How to iterate over consecutive chunks of Pandas dataframe efficiently
Use numpy's array_split():
import numpy as np
import pandas as pd
data = pd.DataFrame(np.random.rand(10, 3))
for chunk in np.array_split(data, 5):
assert len(chunk) == len(data) / 5, "This assert may fail for the last chunk if data lenght isn't divisible by 5"
I'm not sure if this is exactly what you want, but I found these grouper functions on another SO thread fairly useful for doing a multiprocessor pool.
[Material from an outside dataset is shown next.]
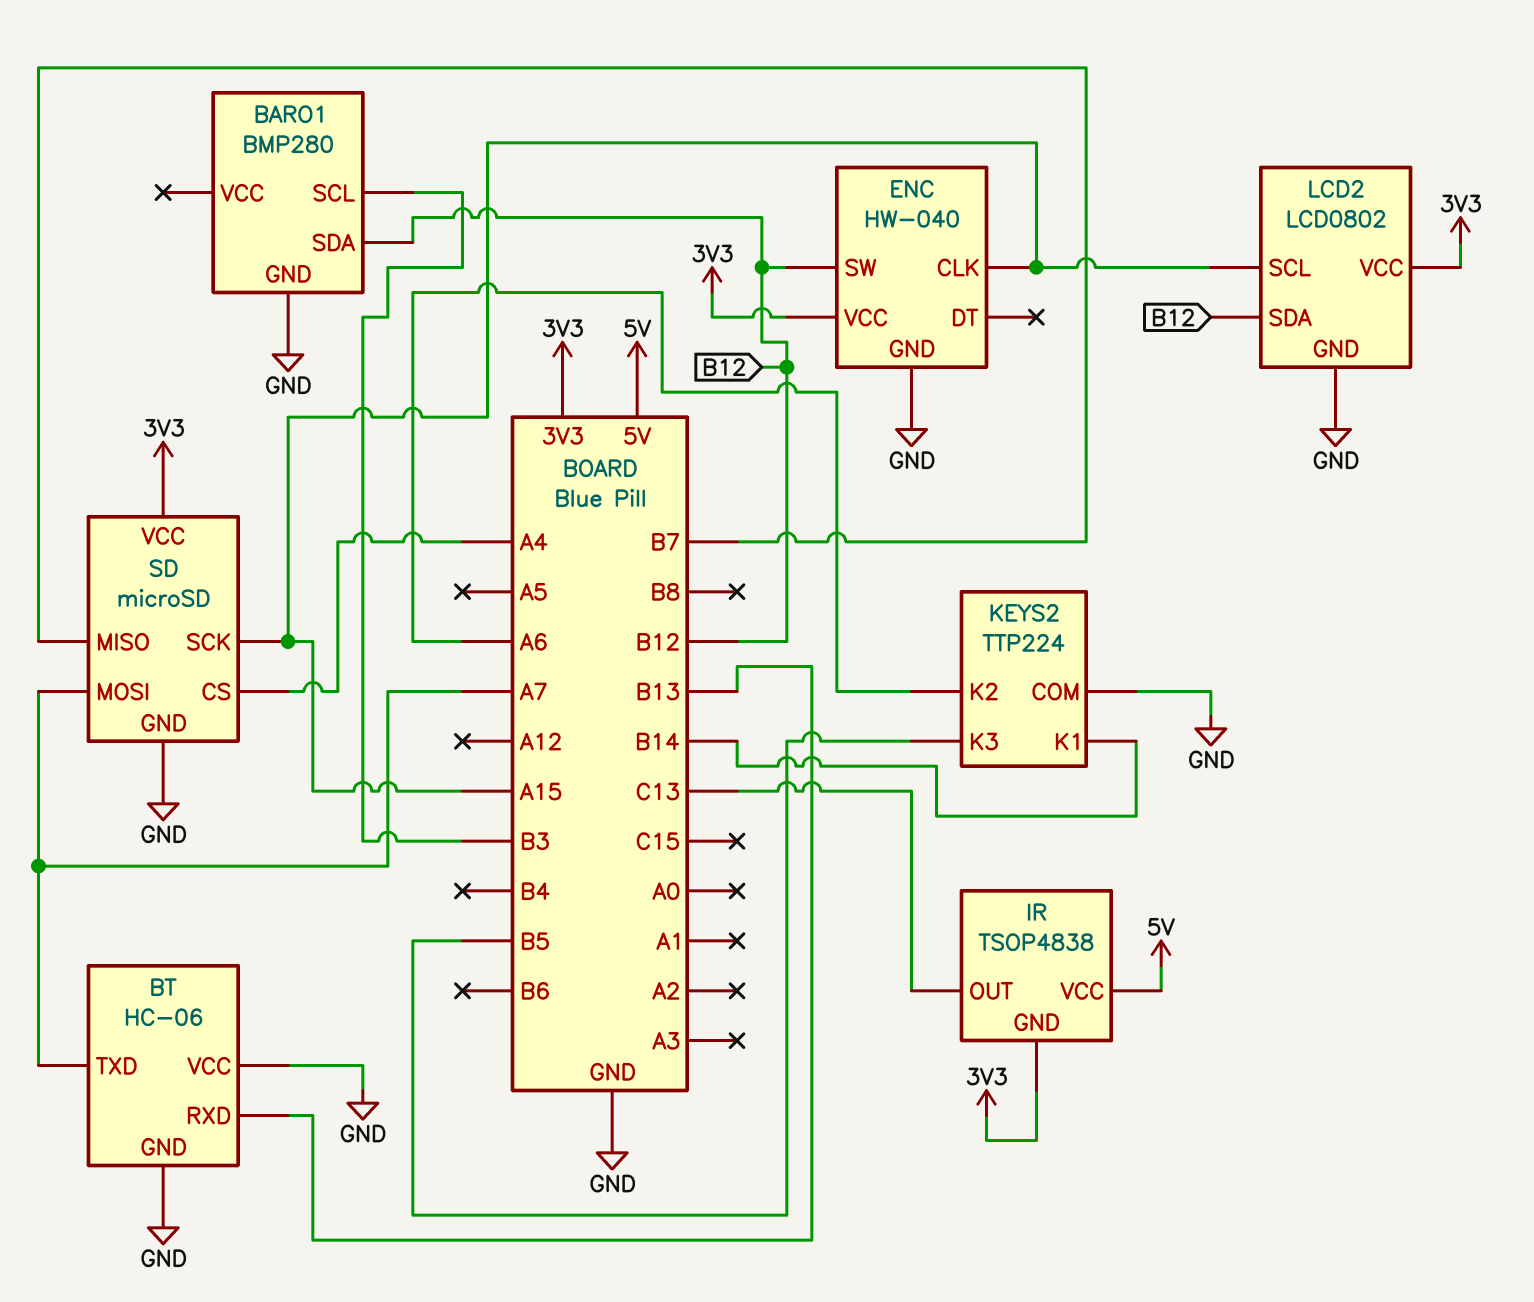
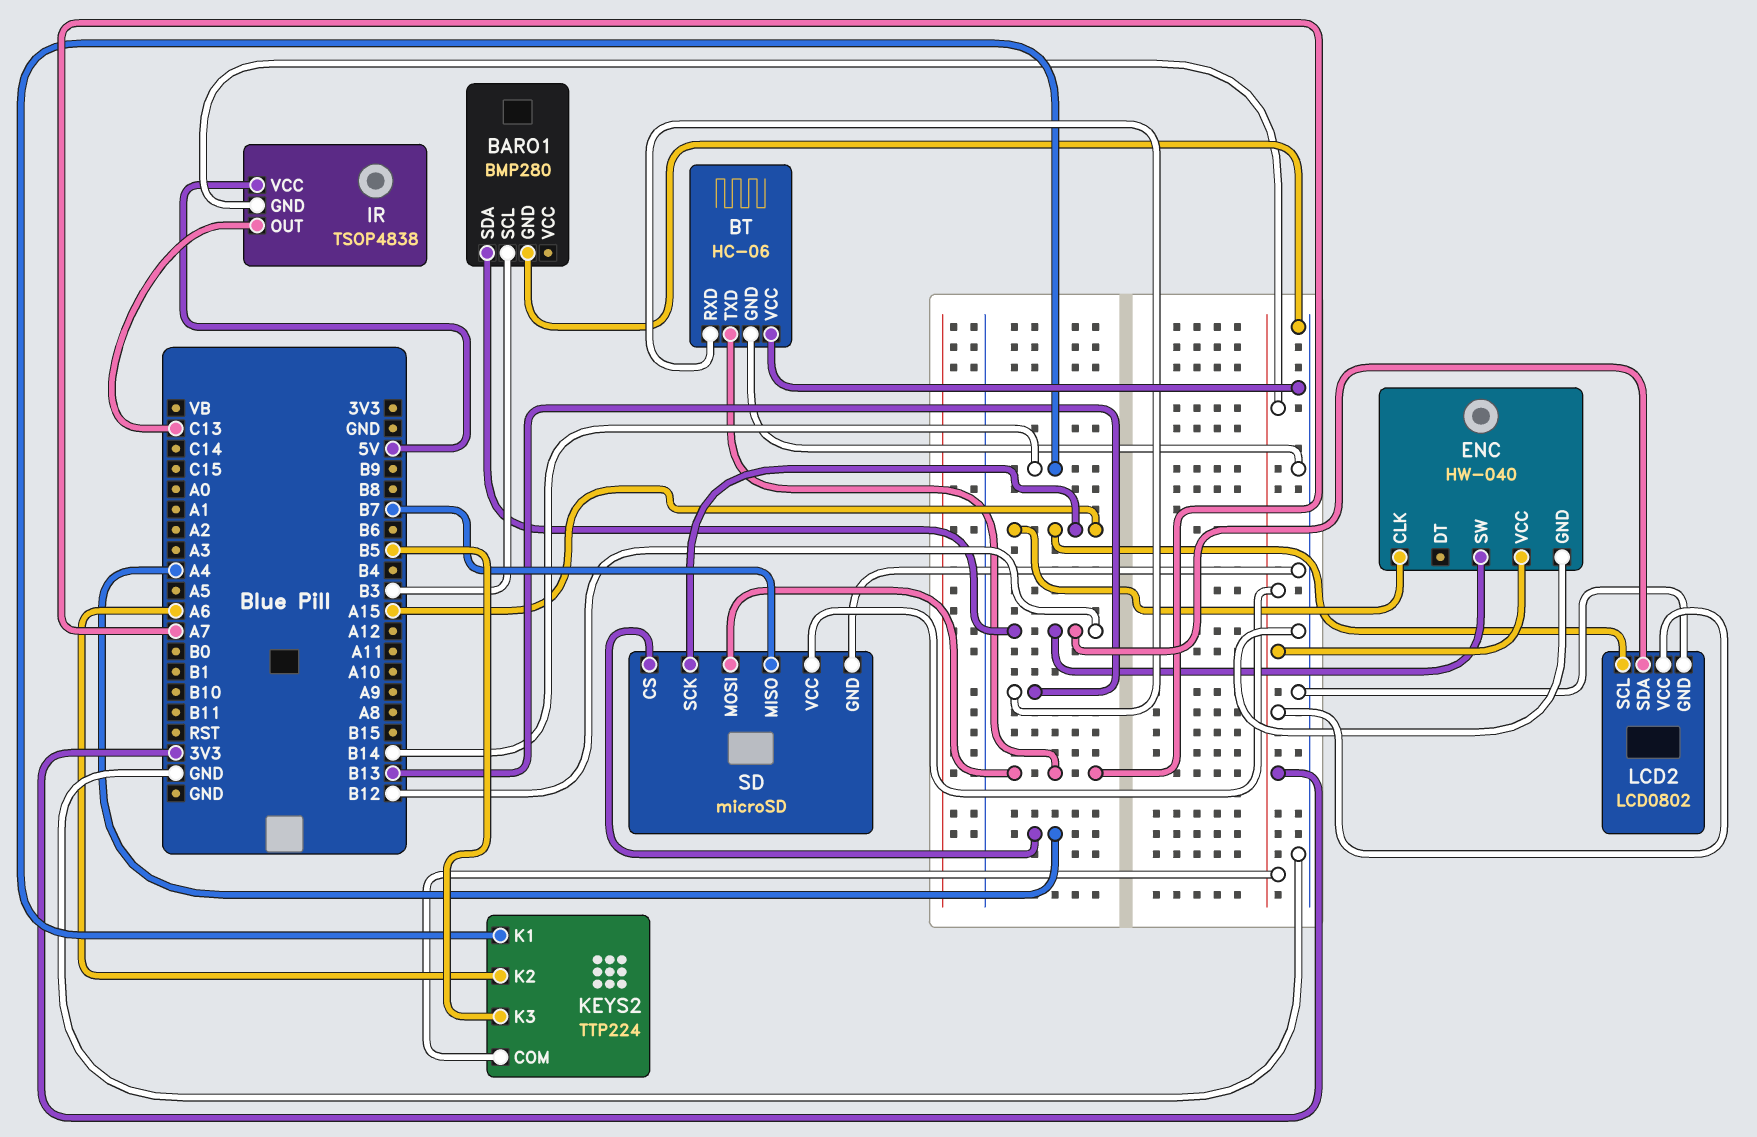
KEYS2 pin COM: GND -> 3V3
Here's a short example from that thread, which might do something like what you want:
import numpy as np
import pandas as pds
df = pds.DataFrame(np.random.rand(14,4), columns=['a', 'b', 'c', 'd'])
def chunker(seq, size):
return (seq[pos:pos + size] for pos in xrange(0, len(seq), size))
for i in chunker(df,5):
print i
Which gives you something like this:
a b c d
0 0.860574 0.059326 0.339192 0.786399
1 0.029196 0.395613 0.524240 0.380265
2 0.235759 0.164282 0.350042 0.877004
3 0.545394 0.881960 0.994079 0.721279
4 0.584504 0.648308 0.655147 0.511390
a b c d
5 0.276160 0.982803 0.451825 0.845363
6 0.728453 0.246870 0.515770 0.343479
7 0.971947 0.278430 0.006910 0.888512
8 0.044888 0.875791 0.842361 0.890675
9 0.200563 0.246080 0.333202 0.574488
a b c d
10 0.971125 0.106790 0.274001 0.960579
11 0.722224 0.575325 0.465267 0.258976
12 0.574039 0.258625 0.469209 0.886768
13 0.915423 0.713076 0.073338 0.622967
I hope that helps.
EDIT
In this case, I used this function with pool of processors in (approximately) this manner:
from multiprocessing import Pool
nprocs = 4
pool = Pool(nprocs)
for chunk in chunker(df, nprocs):
data = pool.map(myfunction, chunk)
data.domorestuff()
I assume this should be very similar to using the IPython distributed machinery, but I haven't tried it.